My objective here was to jump all the way back to the beginning of the buffer so that I have 3000+ bytes to work with. The first thing we need to do is align the stack in our current buffer area. To do this we increase ESP by 1188 in order to place ESP right at the end of our current buffer. So whatever we push onto the stack will get executed. To do this, we push the value of ESP onto the stack, we pop it into EAX, we adjust it using sub encoding, and then we push the value of EAX onto the stack and pop it into ESP. Now, our stack is located at the end of our current buffer segment.

Sub encoded stack adjustment

From here, we want to jump backwards from the location of our stack to the beginning of our buffer. We do the math and see that we need to jump back 0xdb9, we would normally perform a near jump to FFFFF264, opcodes would translate to E9 64F2FFFF due to endianess. We will have to write this as two instructions on the stack to account for the uneven number of bytes, since we can only write 4 bytes at a time. We must zero out the EAX register before sub encoding instructions. We want to sub encode the values 64F2FFFF and E9414141 and push them on the stack in that order.

Sub encoding a near jump back to the beginning of our buffer

In this instance, I am using the same method muts used in the NNM exploit to zero out EAX. There are other methods, the one I normally like is pushing 41414141 onto the stack, popping it into EAX, and then XORing EAX with 41414141 again. If we execute these instruction, we see our jump get revealed at our stack location.

We’re jumping back and…

And now we are back at the beginning of the buffer and have a ton of buffer space for code execution. We’re actually 8 bytes into our buffer here, which is important to note for keeping our attack string aligned.
--------------------------------
*Exercise instructions*:
**A.** In the buffer-jump walkthrough, by how much is ESP increased to place it at the end of the current buffer?
**B.** Continue the buffer-jump walkthrough from its last sentence.

*Supplied information*:
--------------------------------
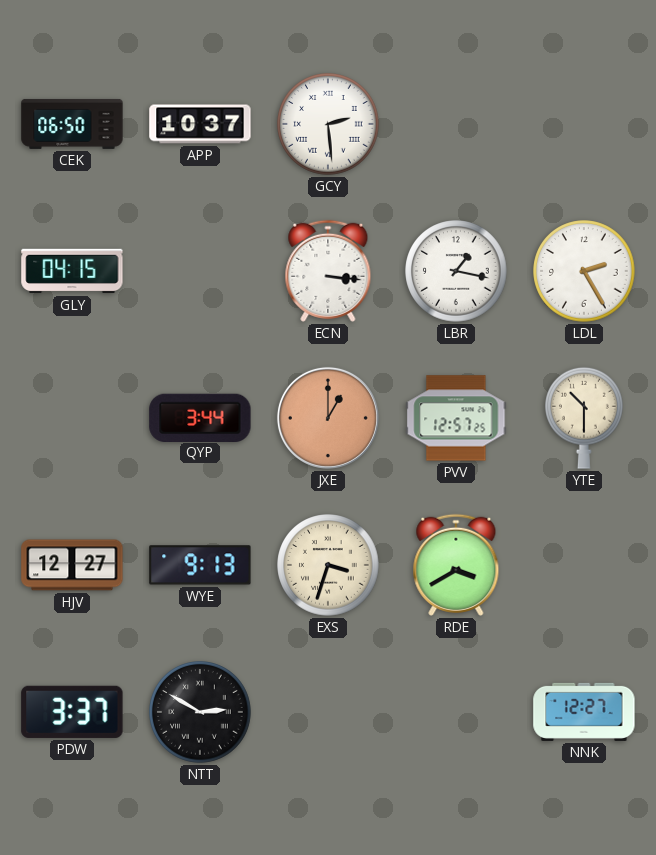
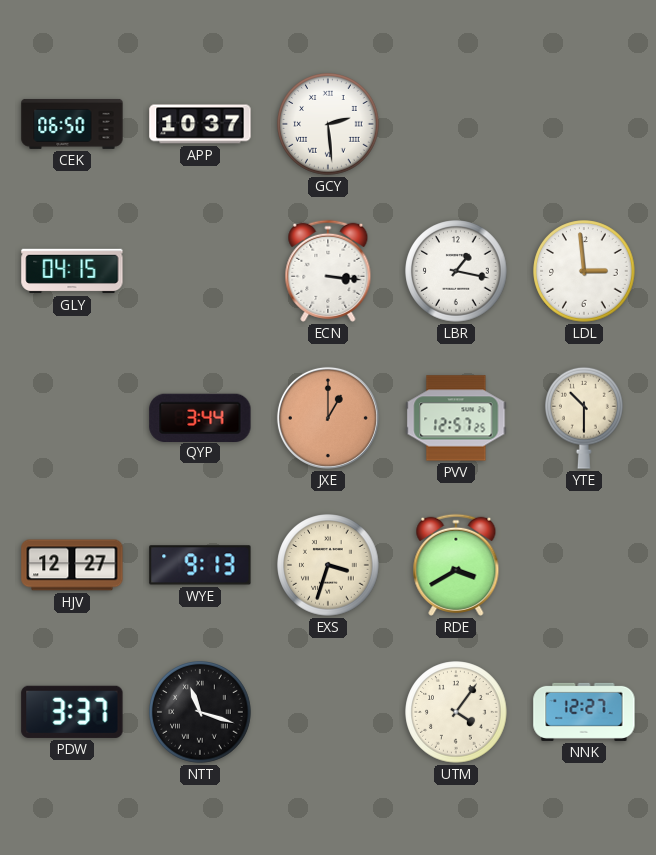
LDL: 2:25 -> 2:59
NTT: 2:50 -> 11:18
UTM: none -> 4:06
--------------------------------
*Answers given*:
**A.** By 1188.

**B.**
Now we’re at 00b7f23c

Now we have plenty of space. Msfvenom can generate alpha-numeric shellcode, so at this point we’re home free. Or almost. There are two other factors to consider. The first is that msfvenom-generated alpha-numeric shellcode is prepended by a non-alpha-numeric stub which sets the shellcode location in order to to operations relative to the start of the shellcode. This is a problem in this case. Offsec is nice enough to document the BufferRegister feature of msfvenom, which sets your buffer to a particular register. In order for this to work, we need to line up a register with our shellcode. So we adjust ESP using the same method as before and we can see below that our stack now lines up with our buffer, so the BufferRegister setting in msfvenom will work, our shellcode is waiting for us about 900 bytes and change away, and we should have a shell.

Lined up buffer.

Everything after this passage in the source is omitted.